Why do transformer language models require so much memory when generating long text?
-As more text is generated, more key and value vectors need to be computed and cached, taking up more and more GPU memory. This quadratic growth in computations is inefficient and consumes a large amount of memory.
What are the key, value and query vectors in the self-attention mechanism?
-The query vector represents the current token, the key matrix represents the previous context tokens, and the value matrix also represents the previous contexts but is applied as a weighted sum after softmax.
How does the KV cache help reduce memory usage and computations?
-The KV cache stores previously computed key and value matrices so they don't need to be recomputed for every new token. Only the key and value for the new token is computed, significantly reducing computations.
Where in the transformer architecture is the KV cache used?
-The KV cache is used in the self-attention layer. The cache and the current token embedding are passed in, and the new key and value vectors are computed and appended to the cache.
What factors contribute to the memory usage of the KV cache?
-The factors are: 2 matrices K and V, precision (bytes per parameter), number of layers, embedding dimension per layer, maximum sequence length including prompt, and batch size.
Why does processing the initial prompt have higher latency?
-For the initial prompt, there is no KV cache yet so the key and value matrices need to be computed for every prompt token. Subsequent tokens have lower latency since only the new token's KV is computed.
How large can the KV cache get for a typical transformer model?
-For a 30 billion parameter model, the KV cache can be 180GB while the model itself is 60GB, so over 3x larger.
Why does the KV cache dominate memory usage during inference?
-During inference, the KV cache holds the previously generated key and value matrices so they don't get recomputed.
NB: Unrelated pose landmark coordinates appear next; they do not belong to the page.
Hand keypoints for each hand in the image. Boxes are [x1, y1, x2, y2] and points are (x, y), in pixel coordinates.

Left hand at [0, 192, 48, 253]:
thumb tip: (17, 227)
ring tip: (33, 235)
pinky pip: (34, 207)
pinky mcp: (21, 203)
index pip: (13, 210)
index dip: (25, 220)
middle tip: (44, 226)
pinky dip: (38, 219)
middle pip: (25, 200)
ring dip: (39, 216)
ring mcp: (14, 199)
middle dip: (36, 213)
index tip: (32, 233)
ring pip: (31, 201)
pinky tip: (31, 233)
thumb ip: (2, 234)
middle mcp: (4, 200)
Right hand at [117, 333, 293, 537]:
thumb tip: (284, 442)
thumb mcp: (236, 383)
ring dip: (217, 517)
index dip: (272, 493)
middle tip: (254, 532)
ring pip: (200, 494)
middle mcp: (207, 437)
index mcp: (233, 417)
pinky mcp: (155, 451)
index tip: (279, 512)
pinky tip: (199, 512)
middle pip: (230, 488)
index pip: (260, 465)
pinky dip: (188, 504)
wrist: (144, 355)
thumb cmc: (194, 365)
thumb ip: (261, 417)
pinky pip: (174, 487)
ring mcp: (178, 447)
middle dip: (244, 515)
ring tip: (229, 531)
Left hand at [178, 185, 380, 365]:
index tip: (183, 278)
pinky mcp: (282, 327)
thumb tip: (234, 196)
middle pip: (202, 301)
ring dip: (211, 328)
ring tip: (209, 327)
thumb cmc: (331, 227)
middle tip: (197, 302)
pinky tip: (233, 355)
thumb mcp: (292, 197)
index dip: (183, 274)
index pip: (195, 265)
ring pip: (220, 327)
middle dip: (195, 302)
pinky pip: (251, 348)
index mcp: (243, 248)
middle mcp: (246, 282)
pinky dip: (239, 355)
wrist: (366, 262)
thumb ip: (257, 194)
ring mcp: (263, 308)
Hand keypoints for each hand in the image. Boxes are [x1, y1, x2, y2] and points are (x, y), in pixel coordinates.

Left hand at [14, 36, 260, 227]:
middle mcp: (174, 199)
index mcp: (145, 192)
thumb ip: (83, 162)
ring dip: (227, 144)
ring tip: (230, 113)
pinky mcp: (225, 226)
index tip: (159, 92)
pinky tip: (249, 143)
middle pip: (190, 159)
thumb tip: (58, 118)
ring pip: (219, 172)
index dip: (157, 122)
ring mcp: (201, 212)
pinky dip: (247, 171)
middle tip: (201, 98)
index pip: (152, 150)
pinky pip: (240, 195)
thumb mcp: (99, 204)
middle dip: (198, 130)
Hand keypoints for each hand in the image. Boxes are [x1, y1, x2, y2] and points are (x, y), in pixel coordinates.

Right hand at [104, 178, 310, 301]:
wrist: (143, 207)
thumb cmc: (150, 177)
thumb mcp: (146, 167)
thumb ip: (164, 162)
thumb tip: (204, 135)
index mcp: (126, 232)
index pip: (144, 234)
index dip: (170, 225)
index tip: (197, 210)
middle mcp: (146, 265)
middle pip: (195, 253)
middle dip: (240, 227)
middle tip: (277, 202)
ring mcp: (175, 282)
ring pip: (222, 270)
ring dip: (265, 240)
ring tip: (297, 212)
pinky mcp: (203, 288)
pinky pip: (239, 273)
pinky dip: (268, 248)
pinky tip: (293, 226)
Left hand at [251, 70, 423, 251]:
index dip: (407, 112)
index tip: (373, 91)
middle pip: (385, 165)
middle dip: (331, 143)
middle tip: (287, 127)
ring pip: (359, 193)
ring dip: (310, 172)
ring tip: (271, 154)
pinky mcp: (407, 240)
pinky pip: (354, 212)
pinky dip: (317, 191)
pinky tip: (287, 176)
As the sequence grows longer, this cache grows much faster than the model size.
Does the KV cache reduce computational complexity for autoregressive decoding?
-Yes, without the KV cache, a quadratic number of matrix-vector multiplications would be needed. The KV cache reduces this to a constant amount of work per token, independent of past sequence length.
Are there other memory optimizations used with transformers?
-Yes, other optimizations include using lower-precision data types, gradient checkpointing, and knowledge distillation to compress models. But the KV cache addresses a key scalability issue.